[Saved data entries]
____________________

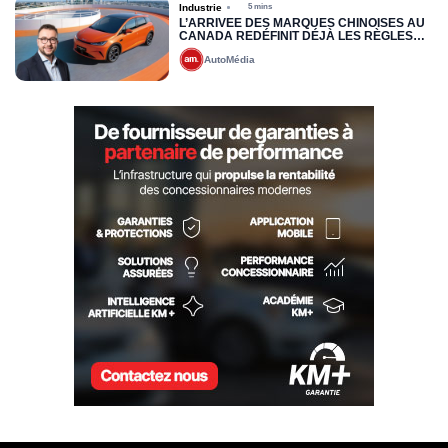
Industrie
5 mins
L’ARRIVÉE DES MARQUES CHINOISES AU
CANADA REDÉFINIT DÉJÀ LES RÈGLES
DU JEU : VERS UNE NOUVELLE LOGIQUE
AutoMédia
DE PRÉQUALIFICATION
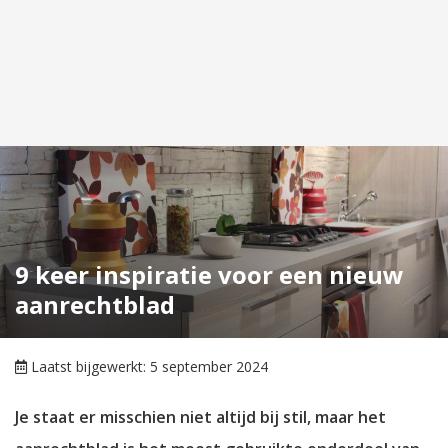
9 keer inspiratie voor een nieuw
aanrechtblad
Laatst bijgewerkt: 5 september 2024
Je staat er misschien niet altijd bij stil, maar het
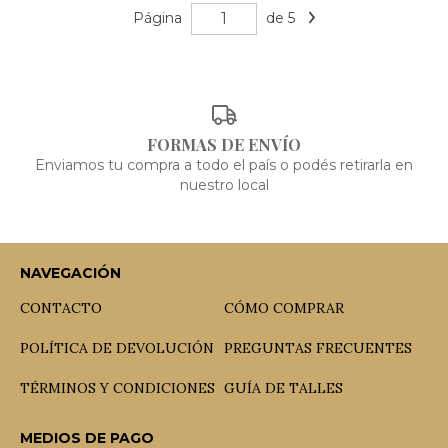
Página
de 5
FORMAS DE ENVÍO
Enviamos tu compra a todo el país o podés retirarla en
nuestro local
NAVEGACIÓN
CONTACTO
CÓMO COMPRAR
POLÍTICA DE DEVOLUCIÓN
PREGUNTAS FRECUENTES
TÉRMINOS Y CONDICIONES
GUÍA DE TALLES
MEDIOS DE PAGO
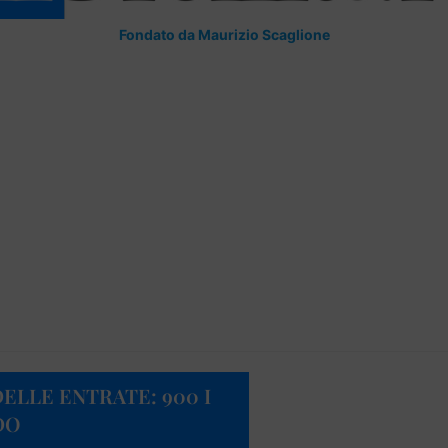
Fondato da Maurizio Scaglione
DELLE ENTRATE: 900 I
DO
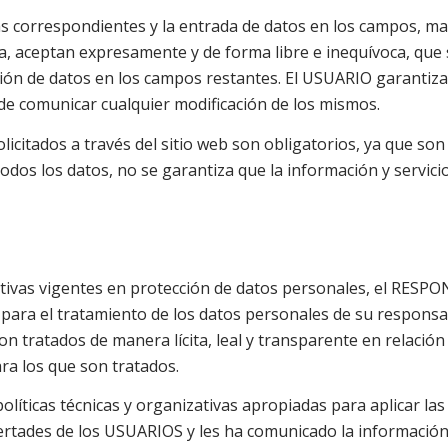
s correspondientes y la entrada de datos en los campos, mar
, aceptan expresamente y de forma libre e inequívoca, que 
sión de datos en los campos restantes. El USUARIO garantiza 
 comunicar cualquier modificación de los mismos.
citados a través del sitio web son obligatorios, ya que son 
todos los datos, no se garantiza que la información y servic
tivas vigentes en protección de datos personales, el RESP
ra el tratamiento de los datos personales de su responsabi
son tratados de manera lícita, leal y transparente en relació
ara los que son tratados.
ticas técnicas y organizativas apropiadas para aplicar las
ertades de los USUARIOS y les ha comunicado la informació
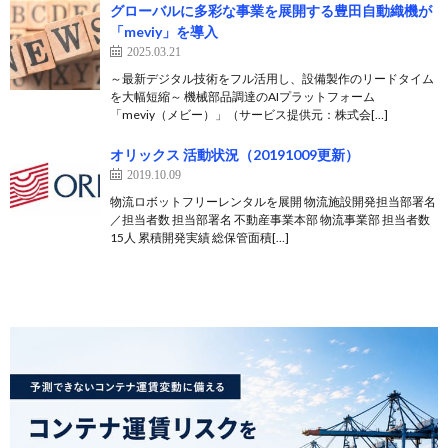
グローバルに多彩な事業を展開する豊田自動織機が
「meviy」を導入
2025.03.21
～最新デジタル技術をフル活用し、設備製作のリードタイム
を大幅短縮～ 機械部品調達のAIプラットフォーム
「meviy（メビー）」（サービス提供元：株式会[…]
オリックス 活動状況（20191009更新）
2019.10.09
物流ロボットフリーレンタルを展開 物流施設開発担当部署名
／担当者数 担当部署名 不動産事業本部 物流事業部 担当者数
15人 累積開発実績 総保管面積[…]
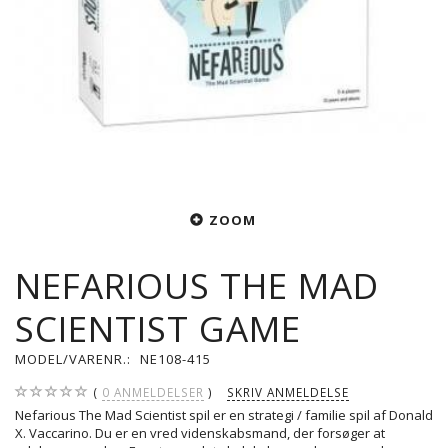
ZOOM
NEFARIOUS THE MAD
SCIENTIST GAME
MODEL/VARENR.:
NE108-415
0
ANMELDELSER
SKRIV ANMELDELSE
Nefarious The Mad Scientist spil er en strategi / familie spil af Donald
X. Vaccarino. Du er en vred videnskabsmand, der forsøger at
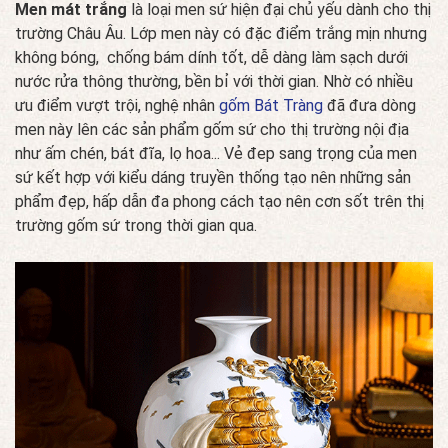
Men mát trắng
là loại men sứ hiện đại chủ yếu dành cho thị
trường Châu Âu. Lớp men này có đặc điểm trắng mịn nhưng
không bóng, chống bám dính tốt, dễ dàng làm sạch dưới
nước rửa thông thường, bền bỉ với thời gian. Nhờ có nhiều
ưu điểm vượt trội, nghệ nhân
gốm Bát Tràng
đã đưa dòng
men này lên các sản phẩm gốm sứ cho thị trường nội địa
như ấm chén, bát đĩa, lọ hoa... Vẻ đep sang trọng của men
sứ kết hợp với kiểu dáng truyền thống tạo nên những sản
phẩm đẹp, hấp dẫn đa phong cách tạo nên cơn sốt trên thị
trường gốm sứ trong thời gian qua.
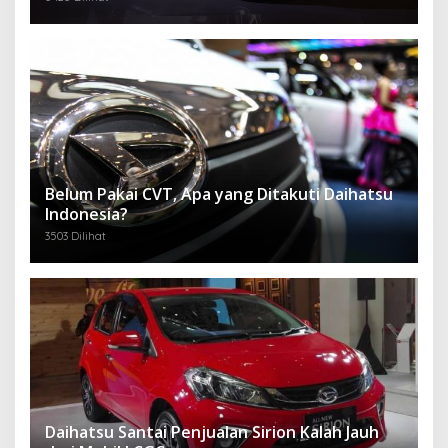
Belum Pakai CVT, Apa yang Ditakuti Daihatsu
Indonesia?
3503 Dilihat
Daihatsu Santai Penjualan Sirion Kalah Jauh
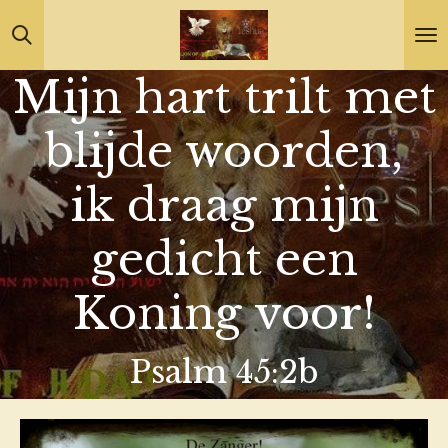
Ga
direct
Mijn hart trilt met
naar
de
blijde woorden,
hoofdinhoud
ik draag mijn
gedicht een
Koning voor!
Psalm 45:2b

____________________

Your answer must be the exact lines from the records above, from the one containing "オリックス 活動状況（20191009更新）" through the one containing "không bóng, chống", both included, with every picture left out.

RESULT OF THIS EXERCISE »
オリックス 活動状況（20191009更新）
2019.10.09
物流ロボットフリーレンタルを展開 物流施設開発担当部署名
／担当者数 担当部署名 不動産事業本部 物流事業部 担当者数
15人 累積開発実績 総保管面積[…]
ZOOM
NEFARIOUS THE MAD
SCIENTIST GAME
MODEL/VARENR.:
NE108-415
0
ANMELDELSER
SKRIV ANMELDELSE
Nefarious The Mad Scientist spil er en strategi / familie spil af Donald
X. Vaccarino. Du er en vred videnskabsmand, der forsøger at
Men mát trắng
là loại men sứ hiện đại chủ yếu dành cho thị
trường Châu Âu. Lớp men này có đặc điểm trắng mịn nhưng
không bóng, chống bám dính tốt, dễ dàng làm sạch dưới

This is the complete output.